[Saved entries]
============
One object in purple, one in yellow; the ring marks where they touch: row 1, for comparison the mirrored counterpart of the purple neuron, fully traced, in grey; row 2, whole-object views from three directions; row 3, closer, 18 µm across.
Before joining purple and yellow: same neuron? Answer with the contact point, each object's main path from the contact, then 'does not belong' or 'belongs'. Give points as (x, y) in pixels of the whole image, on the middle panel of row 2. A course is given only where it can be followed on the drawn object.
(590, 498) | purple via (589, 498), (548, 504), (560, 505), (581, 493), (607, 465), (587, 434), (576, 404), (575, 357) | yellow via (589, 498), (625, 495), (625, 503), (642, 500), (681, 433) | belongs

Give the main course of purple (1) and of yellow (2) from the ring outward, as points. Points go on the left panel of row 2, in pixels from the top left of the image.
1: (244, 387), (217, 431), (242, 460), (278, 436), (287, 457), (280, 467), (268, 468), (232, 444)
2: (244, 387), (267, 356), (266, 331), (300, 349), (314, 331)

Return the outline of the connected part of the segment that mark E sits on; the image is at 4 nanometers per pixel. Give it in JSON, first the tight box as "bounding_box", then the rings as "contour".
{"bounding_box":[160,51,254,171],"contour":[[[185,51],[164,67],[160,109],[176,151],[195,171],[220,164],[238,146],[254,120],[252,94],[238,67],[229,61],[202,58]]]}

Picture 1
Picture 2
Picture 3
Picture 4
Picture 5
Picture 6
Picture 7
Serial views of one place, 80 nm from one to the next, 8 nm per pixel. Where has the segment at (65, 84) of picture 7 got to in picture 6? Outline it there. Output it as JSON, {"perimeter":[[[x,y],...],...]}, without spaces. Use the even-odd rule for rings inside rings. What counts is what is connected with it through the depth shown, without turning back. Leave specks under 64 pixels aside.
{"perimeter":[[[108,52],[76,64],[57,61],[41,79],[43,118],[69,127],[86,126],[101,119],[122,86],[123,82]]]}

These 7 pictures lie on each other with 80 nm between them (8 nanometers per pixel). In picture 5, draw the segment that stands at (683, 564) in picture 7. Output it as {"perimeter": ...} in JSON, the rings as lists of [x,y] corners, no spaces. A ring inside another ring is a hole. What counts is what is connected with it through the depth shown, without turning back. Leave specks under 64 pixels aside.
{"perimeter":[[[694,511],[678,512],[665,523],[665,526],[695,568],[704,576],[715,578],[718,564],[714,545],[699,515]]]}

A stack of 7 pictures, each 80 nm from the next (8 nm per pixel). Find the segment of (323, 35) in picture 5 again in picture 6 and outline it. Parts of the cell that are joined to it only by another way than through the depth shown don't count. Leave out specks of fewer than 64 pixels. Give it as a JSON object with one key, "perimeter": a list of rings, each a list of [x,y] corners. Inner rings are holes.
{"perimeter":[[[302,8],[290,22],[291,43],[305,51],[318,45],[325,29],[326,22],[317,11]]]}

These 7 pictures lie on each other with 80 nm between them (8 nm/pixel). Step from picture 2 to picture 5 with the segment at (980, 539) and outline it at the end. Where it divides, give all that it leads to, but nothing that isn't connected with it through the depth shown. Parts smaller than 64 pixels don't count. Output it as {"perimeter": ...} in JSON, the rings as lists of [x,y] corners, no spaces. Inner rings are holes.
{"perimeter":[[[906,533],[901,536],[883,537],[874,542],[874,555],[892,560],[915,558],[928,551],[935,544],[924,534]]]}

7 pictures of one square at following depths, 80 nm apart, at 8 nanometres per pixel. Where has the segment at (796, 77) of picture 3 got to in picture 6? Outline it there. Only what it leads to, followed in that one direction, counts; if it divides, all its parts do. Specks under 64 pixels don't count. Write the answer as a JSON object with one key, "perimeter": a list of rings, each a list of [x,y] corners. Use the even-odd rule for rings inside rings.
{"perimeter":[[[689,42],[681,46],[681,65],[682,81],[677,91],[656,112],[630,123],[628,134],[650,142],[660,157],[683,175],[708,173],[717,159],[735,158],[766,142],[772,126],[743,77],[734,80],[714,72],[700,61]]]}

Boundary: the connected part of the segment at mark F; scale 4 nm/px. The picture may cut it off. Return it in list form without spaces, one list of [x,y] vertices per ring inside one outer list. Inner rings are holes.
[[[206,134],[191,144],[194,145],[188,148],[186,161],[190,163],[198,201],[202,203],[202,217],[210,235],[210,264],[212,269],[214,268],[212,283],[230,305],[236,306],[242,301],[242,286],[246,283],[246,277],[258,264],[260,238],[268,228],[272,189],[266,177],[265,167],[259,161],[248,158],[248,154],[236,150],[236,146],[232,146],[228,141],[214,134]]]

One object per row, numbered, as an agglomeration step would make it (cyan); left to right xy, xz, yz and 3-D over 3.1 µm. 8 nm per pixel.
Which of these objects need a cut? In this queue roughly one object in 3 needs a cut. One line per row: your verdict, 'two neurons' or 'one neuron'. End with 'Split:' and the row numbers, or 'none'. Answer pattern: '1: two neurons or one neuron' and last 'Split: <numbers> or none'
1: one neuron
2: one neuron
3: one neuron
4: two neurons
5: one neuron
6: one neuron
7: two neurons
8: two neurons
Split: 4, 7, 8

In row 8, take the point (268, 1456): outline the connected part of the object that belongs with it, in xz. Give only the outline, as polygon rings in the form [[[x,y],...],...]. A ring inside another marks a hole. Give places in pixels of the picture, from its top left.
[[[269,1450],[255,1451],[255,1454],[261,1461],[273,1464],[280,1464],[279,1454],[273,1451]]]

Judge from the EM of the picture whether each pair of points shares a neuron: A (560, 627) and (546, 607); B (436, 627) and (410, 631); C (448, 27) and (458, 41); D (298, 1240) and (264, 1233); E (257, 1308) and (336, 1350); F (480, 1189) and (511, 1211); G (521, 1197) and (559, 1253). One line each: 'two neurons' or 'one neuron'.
============
Aim of the task:
Output the entries above in their entirety, exactly as written.

Exercise result:
One object in purple, one in yellow; the ring marks where they touch: row 1, for comparison the mirrored counterpart of the purple neuron, fully traced, in grey; row 2, whole-object views from three directions; row 3, closer, 18 µm across.
Before joining purple and yellow: same neuron? Answer with the contact point, each object's main path from the contact, then 'does not belong' or 'belongs'. Give points as (x, y) in pixels of the whole image, on the middle panel of row 2. A course is given only where it can be followed on the drawn object.
(590, 498) | purple via (589, 498), (548, 504), (560, 505), (581, 493), (607, 465), (587, 434), (576, 404), (575, 357) | yellow via (589, 498), (625, 495), (625, 503), (642, 500), (681, 433) | belongs

Give the main course of purple (1) and of yellow (2) from the ring outward, as points. Points go on the left panel of row 2, in pixels from the top left of the image.
1: (244, 387), (217, 431), (242, 460), (278, 436), (287, 457), (280, 467), (268, 468), (232, 444)
2: (244, 387), (267, 356), (266, 331), (300, 349), (314, 331)

Return the outline of the connected part of the segment that mark E sits on; the image is at 4 nanometers per pixel. Give it in JSON, first the tight box as "bounding_box", then the rings as "contour".
{"bounding_box":[160,51,254,171],"contour":[[[185,51],[164,67],[160,109],[176,151],[195,171],[220,164],[238,146],[254,120],[252,94],[238,67],[229,61],[202,58]]]}

Picture 1
Picture 2
Picture 3
Picture 4
Picture 5
Picture 6
Picture 7
Serial views of one place, 80 nm from one to the next, 8 nm per pixel. Where has the segment at (65, 84) of picture 7 got to in picture 6? Outline it there. Output it as JSON, {"perimeter":[[[x,y],...],...]}, without spaces. Use the even-odd rule for rings inside rings. What counts is what is connected with it through the depth shown, without turning back. Leave specks under 64 pixels aside.
{"perimeter":[[[108,52],[76,64],[57,61],[41,79],[43,118],[69,127],[86,126],[101,119],[122,86],[123,82]]]}

These 7 pictures lie on each other with 80 nm between them (8 nanometers per pixel). In picture 5, draw the segment that stands at (683, 564) in picture 7. Output it as {"perimeter": ...} in JSON, the rings as lists of [x,y] corners, no spaces. A ring inside another ring is a hole. What counts is what is connected with it through the depth shown, without turning back. Leave specks under 64 pixels aside.
{"perimeter":[[[694,511],[678,512],[665,523],[665,526],[695,568],[704,576],[715,578],[718,564],[714,545],[699,515]]]}

A stack of 7 pictures, each 80 nm from the next (8 nm per pixel). Find the segment of (323, 35) in picture 5 again in picture 6 and outline it. Parts of the cell that are joined to it only by another way than through the depth shown don't count. Leave out specks of fewer than 64 pixels. Give it as a JSON object with one key, "perimeter": a list of rings, each a list of [x,y] corners. Inner rings are holes.
{"perimeter":[[[302,8],[290,22],[291,43],[305,51],[318,45],[325,29],[326,22],[317,11]]]}

These 7 pictures lie on each other with 80 nm between them (8 nm/pixel). Step from picture 2 to picture 5 with the segment at (980, 539) and outline it at the end. Where it divides, give all that it leads to, but nothing that isn't connected with it through the depth shown. Parts smaller than 64 pixels don't count. Output it as {"perimeter": ...} in JSON, the rings as lists of [x,y] corners, no spaces. Inner rings are holes.
{"perimeter":[[[906,533],[901,536],[883,537],[874,542],[874,555],[892,560],[915,558],[928,551],[935,544],[924,534]]]}

7 pictures of one square at following depths, 80 nm apart, at 8 nanometres per pixel. Where has the segment at (796, 77) of picture 3 got to in picture 6? Outline it there. Only what it leads to, followed in that one direction, counts; if it divides, all its parts do. Specks under 64 pixels don't count. Write the answer as a JSON object with one key, "perimeter": a list of rings, each a list of [x,y] corners. Use the even-odd rule for rings inside rings.
{"perimeter":[[[689,42],[681,46],[681,65],[682,81],[677,91],[656,112],[630,123],[628,134],[650,142],[660,157],[683,175],[708,173],[717,159],[735,158],[766,142],[772,126],[743,77],[734,80],[714,72],[700,61]]]}

Boundary: the connected part of the segment at mark F; scale 4 nm/px. The picture may cut it off. Return it in list form without spaces, one list of [x,y] vertices per ring inside one outer list. Inner rings are holes.
[[[206,134],[191,144],[194,145],[188,148],[186,161],[190,163],[198,201],[202,203],[202,217],[210,235],[210,264],[212,269],[214,268],[212,283],[230,305],[236,306],[242,301],[242,286],[246,283],[246,277],[258,264],[260,238],[268,228],[272,189],[266,177],[265,167],[259,161],[248,158],[248,154],[236,150],[236,146],[232,146],[228,141],[214,134]]]

One object per row, numbered, as an agglomeration step would make it (cyan); left to right xy, xz, yz and 3-D over 3.1 µm. 8 nm per pixel.
Which of these objects need a cut? In this queue roughly one object in 3 needs a cut. One line per row: your verdict, 'two neurons' or 'one neuron'. End with 'Split:' and the row numbers, or 'none'. Answer pattern: '1: two neurons or one neuron' and last 'Split: <numbers> or none'
1: one neuron
2: one neuron
3: one neuron
4: two neurons
5: one neuron
6: one neuron
7: two neurons
8: two neurons
Split: 4, 7, 8

In row 8, take the point (268, 1456): outline the connected part of the object that belongs with it, in xz. Give only the outline, as polygon rings in the form [[[x,y],...],...]. A ring inside another marks a hole. Give places in pixels of the picture, from its top left.
[[[269,1450],[255,1451],[255,1454],[261,1461],[273,1464],[280,1464],[279,1454],[273,1451]]]

Judge from the EM of the picture whether each pair of points shares a neuron: A (560, 627) and (546, 607); B (436, 627) and (410, 631); C (448, 27) and (458, 41); D (298, 1240) and (264, 1233); E (257, 1308) and (336, 1350); F (480, 1189) and (511, 1211); G (521, 1197) and (559, 1253). One line each: 'two neurons' or 'one neuron'.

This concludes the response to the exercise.